AVAILABLE DATA:
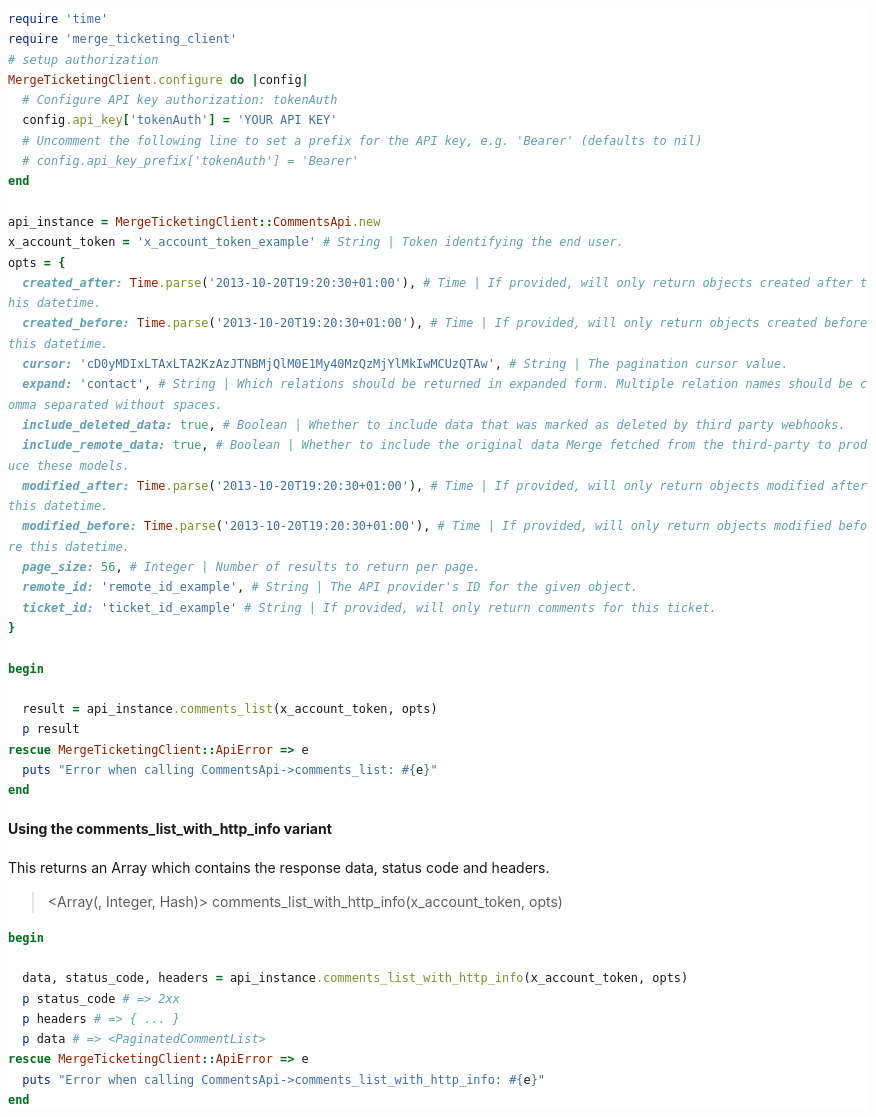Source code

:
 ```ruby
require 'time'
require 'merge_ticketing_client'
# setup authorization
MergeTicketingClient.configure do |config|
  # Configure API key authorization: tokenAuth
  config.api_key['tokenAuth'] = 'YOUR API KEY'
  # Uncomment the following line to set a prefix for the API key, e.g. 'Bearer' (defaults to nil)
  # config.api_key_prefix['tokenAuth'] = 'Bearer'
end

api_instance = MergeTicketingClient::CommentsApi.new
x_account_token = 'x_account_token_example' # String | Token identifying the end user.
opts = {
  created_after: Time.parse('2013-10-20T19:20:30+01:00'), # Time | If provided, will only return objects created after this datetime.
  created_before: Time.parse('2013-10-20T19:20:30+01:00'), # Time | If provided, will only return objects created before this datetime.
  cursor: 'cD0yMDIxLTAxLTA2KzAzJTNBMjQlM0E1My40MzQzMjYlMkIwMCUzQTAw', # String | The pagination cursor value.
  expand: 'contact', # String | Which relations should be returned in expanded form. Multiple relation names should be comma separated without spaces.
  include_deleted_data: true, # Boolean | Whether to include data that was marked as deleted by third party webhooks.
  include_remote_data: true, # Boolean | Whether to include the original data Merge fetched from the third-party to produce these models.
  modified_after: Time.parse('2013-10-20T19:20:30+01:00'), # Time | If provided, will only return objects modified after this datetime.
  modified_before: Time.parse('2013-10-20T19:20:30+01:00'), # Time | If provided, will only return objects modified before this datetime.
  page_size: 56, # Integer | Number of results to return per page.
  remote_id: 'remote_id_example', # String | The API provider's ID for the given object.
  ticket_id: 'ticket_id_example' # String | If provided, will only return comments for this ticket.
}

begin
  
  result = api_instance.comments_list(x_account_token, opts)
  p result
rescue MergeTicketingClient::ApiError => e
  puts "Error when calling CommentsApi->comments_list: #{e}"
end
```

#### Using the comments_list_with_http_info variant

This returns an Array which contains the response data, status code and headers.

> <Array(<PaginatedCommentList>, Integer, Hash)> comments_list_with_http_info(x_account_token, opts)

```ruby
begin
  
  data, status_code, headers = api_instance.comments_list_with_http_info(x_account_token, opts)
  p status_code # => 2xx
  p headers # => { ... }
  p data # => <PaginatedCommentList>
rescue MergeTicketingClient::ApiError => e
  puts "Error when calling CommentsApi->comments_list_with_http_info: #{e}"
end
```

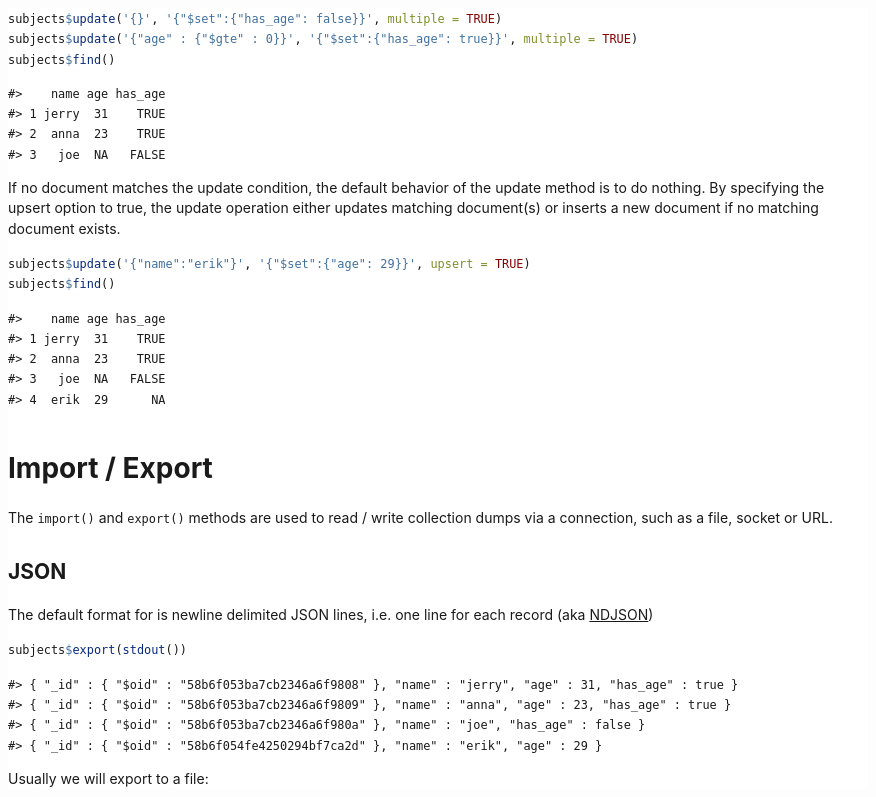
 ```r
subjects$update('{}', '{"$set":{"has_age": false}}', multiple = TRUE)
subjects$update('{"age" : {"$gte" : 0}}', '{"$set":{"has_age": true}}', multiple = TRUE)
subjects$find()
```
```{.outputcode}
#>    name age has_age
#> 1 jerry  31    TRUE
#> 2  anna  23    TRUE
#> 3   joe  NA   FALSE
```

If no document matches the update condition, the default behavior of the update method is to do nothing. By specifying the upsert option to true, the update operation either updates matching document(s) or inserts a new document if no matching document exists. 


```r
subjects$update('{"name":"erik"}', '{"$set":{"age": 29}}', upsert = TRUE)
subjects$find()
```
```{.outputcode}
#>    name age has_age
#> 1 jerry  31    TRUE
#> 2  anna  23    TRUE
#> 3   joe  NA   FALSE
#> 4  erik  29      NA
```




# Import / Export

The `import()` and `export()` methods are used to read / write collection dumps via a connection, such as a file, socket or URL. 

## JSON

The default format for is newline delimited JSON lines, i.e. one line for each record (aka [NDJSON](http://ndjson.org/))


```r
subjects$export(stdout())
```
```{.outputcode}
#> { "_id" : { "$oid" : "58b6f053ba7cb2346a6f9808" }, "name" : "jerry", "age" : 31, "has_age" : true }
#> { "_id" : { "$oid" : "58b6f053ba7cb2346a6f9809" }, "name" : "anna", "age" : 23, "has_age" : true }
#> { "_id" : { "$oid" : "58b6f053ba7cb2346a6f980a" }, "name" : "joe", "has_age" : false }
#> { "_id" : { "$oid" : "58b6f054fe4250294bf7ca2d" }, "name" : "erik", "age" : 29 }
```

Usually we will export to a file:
...
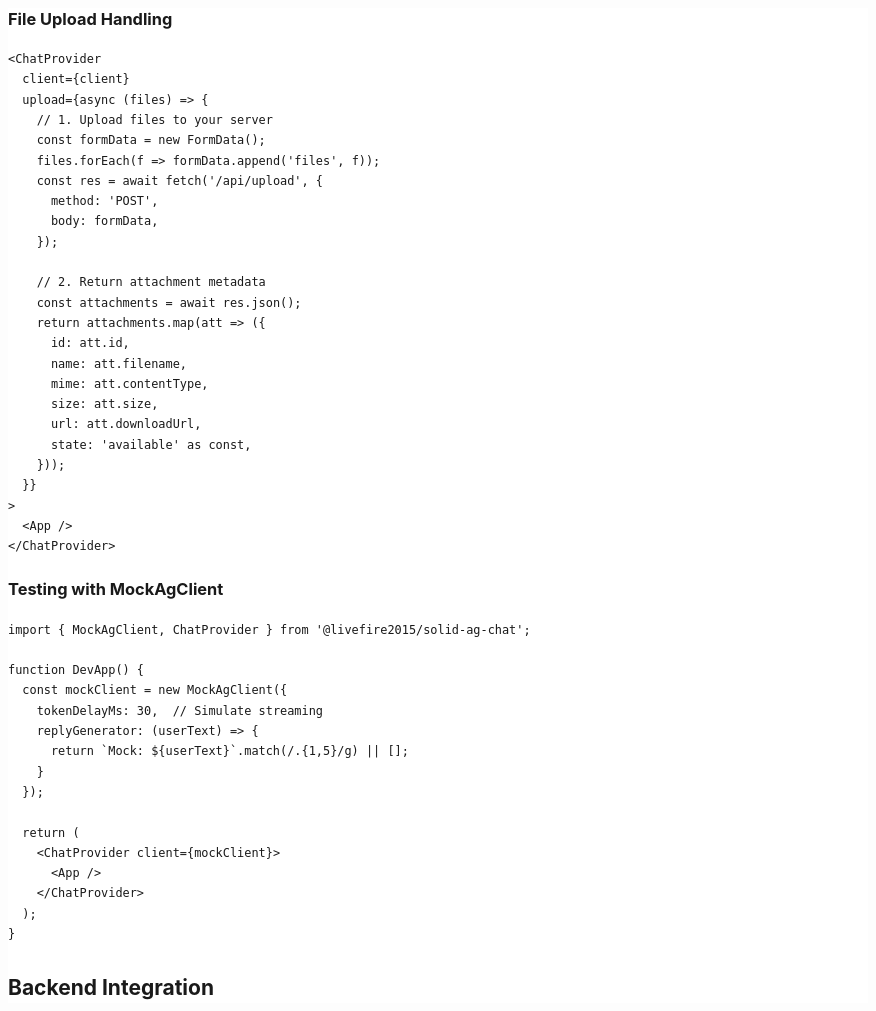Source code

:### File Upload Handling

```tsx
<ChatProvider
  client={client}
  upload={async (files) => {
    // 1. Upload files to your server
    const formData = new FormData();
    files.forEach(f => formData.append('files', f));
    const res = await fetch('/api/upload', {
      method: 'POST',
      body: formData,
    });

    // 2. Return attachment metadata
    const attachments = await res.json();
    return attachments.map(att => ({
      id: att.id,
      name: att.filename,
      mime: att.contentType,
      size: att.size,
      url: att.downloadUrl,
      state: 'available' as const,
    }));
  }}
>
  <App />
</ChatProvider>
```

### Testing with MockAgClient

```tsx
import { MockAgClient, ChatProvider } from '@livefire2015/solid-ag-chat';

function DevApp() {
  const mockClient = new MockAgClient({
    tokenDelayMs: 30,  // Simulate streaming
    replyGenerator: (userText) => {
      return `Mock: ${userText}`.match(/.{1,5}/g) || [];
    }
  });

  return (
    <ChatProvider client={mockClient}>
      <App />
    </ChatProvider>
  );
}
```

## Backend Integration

WHAT TO PRODUCE: Search the entries for the word "tokenAuth" and gather every line where it appears.

EXERCISE SOLUTION:
  # Configure API key authorization: tokenAuth
  config.api_key['tokenAuth'] = 'YOUR API KEY'
  # config.api_key_prefix['tokenAuth'] = 'Bearer'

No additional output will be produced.